=== AUSGEWÄHLTER TEXTAUSZUG ===
---------------

Seit Mitte 2016 sitzt die sogenannte DEAL-Projektgruppe als inzwischen eingerichteter Repräsentant und Mandatsträger von über hundert deutschen Hochschulen und Forschungseinrichtungen mit Elsevier am Verhandlungstisch. 2017 will man sich Springer-Nature und Wiley ebenfalls zusammensetzen. DEALs Forderung an die Verlage ist klar und deutlich: Bundesweite transparente Lizenzverträge für das gesamte elektronische Zeitschriftenportfolio der großen Wissenschaftsverlage zu einem fairen Preis. Zudem sollen die Verträge eine Open Access-Komponente enthalten, nach der Elsevier in den Gesamtlizenzen unter anderem die Kosten für Open-Access-Veröffentlichungen mitberücksichtigt, welche die Forschungseinrichtungen schließlich selber tragen.

---------------

=== AUFGABEN ===
1) Seit wann verhandelt die DEAL-Projektgruppe laut dem Textauszug über DEAL mit Elsevier?
2) Fassen Sie den Absatz des Textauszugs über DEAL, der mit „Seit Mitte 2016“ beginnt, als kurze Stichpunktliste zusammen und behalten Sie dabei die wichtigsten Fakten bei.
3) Schreiben Sie den Textauszug über die DEAL-Verhandlungen im Anschluss an seinen letzten Satz weiter.

=== EINTRÄGE ===

---------------

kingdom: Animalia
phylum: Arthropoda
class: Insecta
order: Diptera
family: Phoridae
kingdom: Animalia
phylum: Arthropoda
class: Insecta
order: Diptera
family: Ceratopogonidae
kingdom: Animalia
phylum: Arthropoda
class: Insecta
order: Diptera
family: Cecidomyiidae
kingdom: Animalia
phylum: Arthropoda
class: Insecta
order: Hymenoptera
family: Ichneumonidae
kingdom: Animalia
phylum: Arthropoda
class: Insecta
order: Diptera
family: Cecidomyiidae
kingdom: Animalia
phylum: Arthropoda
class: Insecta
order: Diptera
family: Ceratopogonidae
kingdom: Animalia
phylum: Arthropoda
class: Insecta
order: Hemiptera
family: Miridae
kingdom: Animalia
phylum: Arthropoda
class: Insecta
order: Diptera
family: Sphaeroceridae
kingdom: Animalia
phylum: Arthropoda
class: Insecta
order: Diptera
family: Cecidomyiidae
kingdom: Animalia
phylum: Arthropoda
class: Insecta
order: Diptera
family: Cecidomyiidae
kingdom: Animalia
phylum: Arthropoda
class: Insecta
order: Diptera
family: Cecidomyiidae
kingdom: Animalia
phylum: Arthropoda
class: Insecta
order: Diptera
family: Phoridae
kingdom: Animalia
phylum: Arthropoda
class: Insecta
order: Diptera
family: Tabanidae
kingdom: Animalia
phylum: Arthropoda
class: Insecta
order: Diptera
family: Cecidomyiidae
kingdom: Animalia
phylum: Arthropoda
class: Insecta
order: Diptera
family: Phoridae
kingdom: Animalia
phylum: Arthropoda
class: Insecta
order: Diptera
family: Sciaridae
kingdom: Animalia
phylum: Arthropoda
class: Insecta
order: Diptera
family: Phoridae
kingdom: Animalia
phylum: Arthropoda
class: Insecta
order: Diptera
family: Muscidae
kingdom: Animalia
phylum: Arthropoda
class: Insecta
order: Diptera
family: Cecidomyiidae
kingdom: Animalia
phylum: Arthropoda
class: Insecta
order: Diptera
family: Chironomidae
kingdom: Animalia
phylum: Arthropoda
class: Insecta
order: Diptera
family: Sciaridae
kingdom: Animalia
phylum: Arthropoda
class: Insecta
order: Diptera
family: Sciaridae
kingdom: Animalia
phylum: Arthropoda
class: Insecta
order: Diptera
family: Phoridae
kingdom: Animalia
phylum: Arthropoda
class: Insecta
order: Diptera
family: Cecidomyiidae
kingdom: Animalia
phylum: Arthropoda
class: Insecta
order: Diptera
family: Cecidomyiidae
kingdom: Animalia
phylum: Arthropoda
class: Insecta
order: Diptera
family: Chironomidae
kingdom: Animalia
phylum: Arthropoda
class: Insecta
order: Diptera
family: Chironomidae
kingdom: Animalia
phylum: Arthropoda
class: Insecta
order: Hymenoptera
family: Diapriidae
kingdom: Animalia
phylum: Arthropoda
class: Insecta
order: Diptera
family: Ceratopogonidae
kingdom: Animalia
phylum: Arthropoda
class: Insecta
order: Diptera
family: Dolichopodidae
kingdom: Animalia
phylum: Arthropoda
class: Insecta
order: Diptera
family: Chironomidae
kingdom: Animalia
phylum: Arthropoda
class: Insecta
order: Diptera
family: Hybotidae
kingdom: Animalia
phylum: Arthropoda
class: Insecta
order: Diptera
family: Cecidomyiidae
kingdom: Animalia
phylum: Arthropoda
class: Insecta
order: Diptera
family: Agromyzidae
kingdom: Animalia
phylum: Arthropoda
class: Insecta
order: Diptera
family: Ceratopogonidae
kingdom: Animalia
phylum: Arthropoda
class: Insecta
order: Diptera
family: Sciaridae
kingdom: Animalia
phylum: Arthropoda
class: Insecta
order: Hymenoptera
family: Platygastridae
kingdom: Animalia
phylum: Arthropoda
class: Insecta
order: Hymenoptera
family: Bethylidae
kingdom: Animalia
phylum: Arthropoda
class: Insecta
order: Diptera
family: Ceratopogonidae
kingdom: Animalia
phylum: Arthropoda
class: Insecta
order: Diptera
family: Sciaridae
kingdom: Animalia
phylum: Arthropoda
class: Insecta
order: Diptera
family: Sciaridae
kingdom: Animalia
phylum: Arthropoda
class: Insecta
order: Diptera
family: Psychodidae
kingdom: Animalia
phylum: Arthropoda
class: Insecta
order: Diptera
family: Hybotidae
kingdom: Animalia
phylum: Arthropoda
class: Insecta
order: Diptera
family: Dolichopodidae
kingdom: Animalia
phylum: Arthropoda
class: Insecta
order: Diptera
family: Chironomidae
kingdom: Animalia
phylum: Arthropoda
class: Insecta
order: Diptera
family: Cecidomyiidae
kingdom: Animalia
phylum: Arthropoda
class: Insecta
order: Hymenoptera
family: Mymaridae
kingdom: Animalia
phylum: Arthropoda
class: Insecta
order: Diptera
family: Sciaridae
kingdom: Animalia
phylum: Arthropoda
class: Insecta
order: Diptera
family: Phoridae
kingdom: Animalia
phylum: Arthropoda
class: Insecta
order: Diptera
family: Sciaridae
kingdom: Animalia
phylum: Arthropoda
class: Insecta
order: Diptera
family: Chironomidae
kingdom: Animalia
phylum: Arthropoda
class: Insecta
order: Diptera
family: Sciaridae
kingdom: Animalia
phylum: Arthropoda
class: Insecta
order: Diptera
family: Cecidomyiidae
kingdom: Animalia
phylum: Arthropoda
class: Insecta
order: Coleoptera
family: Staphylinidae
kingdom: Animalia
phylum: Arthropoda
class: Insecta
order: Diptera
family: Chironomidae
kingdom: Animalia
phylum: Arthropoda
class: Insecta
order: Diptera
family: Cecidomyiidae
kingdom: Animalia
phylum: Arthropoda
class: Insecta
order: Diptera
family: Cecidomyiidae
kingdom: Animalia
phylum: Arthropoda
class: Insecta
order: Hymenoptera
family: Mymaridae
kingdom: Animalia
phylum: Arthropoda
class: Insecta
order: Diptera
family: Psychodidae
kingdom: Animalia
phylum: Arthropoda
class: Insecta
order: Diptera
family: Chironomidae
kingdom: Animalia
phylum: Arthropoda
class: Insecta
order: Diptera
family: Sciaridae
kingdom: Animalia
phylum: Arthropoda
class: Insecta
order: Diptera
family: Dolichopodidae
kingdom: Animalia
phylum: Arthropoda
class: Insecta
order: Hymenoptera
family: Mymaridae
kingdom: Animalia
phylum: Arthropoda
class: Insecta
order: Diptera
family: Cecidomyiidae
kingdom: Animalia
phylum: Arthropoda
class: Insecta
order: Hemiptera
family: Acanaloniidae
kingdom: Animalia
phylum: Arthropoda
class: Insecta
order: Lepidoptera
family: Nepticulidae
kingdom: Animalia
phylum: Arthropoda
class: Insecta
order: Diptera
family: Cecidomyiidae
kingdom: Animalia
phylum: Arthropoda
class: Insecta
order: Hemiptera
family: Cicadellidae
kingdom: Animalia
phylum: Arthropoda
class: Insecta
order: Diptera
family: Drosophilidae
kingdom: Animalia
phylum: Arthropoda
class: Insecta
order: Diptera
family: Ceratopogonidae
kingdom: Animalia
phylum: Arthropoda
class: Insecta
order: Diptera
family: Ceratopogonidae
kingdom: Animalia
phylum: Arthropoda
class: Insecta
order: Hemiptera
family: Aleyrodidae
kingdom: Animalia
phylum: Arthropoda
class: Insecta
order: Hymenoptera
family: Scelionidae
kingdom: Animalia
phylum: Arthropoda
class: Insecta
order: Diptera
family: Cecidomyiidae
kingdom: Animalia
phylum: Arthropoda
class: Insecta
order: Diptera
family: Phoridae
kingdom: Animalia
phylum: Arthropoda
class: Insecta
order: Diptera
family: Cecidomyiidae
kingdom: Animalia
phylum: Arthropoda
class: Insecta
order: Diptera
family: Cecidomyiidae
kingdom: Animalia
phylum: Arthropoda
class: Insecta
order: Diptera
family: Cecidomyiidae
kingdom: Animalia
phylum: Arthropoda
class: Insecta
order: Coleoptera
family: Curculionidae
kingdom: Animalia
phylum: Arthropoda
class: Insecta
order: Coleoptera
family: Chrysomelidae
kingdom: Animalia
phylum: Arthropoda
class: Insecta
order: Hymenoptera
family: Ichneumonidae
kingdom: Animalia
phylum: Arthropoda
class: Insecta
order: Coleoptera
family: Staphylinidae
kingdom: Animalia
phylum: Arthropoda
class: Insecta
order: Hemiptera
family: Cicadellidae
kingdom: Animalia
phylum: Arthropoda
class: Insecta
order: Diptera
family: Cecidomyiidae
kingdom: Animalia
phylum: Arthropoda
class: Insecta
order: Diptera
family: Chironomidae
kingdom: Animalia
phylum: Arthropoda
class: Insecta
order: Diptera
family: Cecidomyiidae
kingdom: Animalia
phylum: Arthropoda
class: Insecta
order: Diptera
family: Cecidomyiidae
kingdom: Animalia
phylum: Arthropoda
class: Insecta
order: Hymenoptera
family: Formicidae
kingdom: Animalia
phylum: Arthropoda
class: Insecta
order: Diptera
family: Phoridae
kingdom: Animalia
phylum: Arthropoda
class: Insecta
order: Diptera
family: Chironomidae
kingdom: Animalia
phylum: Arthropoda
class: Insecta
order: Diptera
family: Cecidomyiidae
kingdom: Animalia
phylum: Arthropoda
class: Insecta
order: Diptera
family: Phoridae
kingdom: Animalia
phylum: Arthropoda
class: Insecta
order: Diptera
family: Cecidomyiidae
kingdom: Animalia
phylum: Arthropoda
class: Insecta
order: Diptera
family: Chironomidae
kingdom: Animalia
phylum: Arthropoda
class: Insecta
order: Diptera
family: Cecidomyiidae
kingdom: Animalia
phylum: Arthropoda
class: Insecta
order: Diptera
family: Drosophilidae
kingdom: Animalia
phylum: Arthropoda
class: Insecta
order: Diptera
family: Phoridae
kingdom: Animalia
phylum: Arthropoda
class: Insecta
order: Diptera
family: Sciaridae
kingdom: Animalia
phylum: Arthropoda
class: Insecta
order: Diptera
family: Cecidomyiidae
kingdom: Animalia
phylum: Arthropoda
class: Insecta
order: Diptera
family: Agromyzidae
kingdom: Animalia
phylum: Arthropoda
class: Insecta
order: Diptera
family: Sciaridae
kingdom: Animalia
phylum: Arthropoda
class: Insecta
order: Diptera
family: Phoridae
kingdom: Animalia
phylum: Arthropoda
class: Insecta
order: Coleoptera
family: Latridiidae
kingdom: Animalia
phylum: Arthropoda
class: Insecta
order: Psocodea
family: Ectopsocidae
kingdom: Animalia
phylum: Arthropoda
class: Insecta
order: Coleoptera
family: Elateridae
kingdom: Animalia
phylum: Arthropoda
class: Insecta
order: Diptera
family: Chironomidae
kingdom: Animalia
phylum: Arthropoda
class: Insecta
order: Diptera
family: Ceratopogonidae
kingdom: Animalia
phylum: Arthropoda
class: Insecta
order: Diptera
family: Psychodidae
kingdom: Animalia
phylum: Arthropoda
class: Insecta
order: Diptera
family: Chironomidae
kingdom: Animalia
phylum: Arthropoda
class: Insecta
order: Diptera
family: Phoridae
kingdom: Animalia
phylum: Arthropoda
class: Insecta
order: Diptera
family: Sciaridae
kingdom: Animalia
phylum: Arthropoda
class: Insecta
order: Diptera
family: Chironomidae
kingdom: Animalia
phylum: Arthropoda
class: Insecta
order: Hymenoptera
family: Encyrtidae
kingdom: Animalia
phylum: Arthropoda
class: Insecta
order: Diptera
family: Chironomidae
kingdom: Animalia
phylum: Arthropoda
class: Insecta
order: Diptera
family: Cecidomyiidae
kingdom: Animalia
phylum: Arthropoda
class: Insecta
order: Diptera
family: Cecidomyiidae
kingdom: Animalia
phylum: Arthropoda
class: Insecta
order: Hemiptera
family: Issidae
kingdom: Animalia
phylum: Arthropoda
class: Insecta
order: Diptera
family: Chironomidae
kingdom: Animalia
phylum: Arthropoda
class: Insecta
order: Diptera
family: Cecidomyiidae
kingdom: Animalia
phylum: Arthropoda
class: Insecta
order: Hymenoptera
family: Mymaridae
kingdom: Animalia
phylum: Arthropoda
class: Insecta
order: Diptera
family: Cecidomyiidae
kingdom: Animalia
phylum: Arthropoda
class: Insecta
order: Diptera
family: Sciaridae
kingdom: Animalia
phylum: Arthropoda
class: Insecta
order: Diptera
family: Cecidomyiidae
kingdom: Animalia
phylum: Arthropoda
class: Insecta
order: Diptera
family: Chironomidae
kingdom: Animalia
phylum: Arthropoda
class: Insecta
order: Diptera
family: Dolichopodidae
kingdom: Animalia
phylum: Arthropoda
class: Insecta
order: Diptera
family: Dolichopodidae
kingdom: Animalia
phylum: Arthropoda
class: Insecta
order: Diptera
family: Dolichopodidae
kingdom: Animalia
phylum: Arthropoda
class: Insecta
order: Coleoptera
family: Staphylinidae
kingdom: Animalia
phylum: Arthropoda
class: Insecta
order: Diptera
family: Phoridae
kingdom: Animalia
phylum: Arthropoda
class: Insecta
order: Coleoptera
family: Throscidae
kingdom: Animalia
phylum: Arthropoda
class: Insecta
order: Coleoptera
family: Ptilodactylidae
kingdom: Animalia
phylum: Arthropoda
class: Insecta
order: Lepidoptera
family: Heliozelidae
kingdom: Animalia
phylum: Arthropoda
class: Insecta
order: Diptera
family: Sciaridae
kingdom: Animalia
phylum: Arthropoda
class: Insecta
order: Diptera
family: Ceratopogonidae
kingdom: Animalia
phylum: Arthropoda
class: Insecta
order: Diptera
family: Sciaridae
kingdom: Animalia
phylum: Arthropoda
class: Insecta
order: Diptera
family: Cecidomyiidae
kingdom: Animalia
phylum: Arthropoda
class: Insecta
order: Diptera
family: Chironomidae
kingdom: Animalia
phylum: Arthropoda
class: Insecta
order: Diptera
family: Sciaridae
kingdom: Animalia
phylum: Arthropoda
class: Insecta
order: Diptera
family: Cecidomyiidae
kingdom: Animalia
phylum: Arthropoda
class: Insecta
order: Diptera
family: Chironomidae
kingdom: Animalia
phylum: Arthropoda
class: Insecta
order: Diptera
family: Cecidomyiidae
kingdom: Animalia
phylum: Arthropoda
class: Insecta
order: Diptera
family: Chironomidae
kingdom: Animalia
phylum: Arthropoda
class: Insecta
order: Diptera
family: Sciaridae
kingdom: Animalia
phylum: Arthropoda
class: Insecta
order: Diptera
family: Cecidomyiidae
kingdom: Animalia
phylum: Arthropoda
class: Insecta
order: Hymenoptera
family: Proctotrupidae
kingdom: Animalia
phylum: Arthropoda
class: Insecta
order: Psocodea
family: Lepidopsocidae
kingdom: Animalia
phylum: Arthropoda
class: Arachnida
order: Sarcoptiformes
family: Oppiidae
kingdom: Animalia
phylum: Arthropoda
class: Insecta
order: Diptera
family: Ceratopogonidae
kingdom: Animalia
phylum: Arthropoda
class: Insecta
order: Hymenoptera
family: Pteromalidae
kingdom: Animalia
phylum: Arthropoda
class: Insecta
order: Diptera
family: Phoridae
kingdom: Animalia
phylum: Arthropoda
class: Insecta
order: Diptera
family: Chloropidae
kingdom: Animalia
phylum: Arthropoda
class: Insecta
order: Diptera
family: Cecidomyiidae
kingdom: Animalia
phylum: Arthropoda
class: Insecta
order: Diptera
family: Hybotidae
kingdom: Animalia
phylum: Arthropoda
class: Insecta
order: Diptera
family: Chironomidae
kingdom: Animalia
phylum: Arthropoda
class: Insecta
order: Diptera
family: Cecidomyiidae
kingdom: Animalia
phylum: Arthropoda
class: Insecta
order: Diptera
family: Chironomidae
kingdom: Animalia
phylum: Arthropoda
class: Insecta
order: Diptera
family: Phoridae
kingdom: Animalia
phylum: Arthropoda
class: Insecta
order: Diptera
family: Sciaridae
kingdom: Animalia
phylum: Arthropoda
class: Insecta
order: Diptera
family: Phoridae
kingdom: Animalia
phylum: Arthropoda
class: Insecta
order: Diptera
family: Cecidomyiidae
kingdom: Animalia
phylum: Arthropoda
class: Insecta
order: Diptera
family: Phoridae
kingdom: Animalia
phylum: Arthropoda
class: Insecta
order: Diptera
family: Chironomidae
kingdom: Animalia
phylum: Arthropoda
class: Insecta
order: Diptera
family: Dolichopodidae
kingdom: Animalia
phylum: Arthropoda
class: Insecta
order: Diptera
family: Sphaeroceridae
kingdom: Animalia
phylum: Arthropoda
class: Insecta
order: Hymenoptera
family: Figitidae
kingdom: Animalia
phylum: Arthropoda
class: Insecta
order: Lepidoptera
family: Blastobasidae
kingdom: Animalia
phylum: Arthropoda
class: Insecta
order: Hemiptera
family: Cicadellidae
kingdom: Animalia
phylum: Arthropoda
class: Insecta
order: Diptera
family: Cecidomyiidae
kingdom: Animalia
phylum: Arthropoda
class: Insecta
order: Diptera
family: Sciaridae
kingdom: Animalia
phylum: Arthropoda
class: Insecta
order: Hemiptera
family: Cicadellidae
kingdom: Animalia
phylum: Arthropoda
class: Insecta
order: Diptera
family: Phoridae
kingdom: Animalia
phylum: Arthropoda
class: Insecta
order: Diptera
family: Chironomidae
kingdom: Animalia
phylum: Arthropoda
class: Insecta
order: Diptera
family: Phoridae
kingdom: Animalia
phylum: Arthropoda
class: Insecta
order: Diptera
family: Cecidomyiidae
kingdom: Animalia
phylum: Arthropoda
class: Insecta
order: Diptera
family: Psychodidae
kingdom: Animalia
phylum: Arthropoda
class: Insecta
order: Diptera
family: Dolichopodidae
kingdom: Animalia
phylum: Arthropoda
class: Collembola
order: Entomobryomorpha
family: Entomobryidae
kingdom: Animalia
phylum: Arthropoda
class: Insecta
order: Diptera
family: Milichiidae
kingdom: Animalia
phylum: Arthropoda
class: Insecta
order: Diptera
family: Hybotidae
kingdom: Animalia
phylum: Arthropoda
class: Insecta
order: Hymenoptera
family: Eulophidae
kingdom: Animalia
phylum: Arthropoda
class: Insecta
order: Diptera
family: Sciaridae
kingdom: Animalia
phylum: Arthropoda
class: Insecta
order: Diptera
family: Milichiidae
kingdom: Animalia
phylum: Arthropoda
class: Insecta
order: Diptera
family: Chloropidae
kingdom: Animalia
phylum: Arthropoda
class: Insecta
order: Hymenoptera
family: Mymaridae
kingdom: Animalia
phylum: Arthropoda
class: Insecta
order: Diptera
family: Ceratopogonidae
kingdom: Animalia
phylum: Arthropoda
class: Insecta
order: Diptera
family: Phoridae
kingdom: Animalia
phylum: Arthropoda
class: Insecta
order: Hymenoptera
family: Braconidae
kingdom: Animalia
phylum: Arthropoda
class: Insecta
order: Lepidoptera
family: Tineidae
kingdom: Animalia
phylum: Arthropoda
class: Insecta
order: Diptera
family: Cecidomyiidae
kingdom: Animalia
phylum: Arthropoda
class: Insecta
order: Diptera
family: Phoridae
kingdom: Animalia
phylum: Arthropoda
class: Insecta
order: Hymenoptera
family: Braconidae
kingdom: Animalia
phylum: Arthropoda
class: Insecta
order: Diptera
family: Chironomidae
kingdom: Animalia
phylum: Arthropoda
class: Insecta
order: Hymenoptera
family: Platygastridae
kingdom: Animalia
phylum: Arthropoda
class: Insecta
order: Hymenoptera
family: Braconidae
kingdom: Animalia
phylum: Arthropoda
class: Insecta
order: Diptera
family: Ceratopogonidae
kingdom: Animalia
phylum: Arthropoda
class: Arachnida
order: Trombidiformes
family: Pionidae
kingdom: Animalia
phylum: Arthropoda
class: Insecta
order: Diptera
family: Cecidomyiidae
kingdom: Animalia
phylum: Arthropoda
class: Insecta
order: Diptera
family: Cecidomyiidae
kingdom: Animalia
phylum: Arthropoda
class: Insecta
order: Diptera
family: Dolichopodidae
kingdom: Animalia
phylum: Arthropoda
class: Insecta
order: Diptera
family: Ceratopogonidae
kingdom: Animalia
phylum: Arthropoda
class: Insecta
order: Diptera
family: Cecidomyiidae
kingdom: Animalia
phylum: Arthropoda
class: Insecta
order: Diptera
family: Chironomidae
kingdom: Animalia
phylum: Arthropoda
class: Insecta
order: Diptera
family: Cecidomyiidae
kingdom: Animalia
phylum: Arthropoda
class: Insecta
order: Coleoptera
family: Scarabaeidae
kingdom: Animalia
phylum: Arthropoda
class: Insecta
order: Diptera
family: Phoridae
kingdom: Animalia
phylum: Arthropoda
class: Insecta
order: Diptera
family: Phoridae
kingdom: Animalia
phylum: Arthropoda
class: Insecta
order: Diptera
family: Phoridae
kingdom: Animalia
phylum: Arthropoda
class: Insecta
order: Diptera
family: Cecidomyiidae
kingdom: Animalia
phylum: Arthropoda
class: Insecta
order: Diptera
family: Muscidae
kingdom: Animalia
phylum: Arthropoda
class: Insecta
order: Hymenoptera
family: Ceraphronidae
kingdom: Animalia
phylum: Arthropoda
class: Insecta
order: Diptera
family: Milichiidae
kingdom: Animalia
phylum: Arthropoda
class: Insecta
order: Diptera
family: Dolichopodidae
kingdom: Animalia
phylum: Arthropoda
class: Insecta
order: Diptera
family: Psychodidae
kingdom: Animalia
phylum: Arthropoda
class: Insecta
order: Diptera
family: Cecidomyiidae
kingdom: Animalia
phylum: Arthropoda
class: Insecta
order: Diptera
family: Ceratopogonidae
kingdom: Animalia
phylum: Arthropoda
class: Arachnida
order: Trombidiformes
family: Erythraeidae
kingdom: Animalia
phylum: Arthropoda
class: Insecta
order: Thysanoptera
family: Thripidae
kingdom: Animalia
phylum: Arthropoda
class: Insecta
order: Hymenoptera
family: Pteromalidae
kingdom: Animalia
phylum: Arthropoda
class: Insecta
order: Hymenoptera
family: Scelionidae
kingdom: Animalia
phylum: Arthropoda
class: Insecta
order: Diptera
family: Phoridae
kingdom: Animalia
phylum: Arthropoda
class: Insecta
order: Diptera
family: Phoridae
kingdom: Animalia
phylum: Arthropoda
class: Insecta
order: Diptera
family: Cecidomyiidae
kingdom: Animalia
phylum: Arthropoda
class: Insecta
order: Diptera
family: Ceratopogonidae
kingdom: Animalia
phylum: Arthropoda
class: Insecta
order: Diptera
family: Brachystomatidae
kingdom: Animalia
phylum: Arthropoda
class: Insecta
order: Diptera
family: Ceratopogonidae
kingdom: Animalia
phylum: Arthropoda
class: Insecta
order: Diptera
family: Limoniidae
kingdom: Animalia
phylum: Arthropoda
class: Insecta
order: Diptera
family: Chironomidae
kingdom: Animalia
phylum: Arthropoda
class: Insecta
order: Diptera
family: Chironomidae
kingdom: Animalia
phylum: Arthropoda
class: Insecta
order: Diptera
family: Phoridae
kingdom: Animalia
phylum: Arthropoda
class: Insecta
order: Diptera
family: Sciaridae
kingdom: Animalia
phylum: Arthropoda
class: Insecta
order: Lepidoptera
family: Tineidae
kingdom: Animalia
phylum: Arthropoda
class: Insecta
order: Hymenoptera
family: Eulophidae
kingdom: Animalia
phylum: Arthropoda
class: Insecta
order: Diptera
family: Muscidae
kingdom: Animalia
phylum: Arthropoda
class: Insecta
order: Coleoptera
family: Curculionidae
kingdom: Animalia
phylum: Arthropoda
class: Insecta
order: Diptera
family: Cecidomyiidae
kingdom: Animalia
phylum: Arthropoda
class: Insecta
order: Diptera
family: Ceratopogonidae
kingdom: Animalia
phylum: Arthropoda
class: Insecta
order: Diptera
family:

---------------

=== LÖSUNGEN ZU AUFGABEN ===
1) Seit Mitte 2016.

2)
- Die DEAL-Projektgruppe vertritt über hundert deutsche Hochschulen und Forschungseinrichtungen und verhandelt seit Mitte 2016 mit Elsevier.
- 2017 sollen Gespräche mit Springer-Nature und Wiley folgen.
- DEAL fordert bundesweite, transparente Lizenzverträge für das gesamte elektronische Zeitschriftenportfolio der großen Wissenschaftsverlage zu einem fairen Preis.
- Die Verträge sollen außerdem eine Open-Access-Komponente enthalten. Dabei soll Elsevier in den Gesamtlizenzen unter anderem die Kosten für Open-Access-Veröffentlichungen berücksichtigen, die die Forschungseinrichtungen selbst tragen.

3)
Aber jetzt erfahren wir: „Elsevier lehnt die zukunftsweisende, da kostentransparente Transformation zu Open Access ganz grundsätzlich mit der Begründung ab, dies entspräche nicht den Geschäftsmodellen des Verlags.“ Klingt unkooperativ – ist es auch. Für 830.000 Euro Lizenzgebühren pro Jahr (Uni Münster) hätte man durchaus etwas mehr Gesprächsbereitschaft erwarten dürfen.

Das dachten sich neben der Uni Münster auch andere Universitäten, wie beispielsweise Rostock, Göttingen oder Greifswald) – und zogen allesamt die Reißleine: Sie kündigten die laufenden Lizenzverträge zum 31.12.2016.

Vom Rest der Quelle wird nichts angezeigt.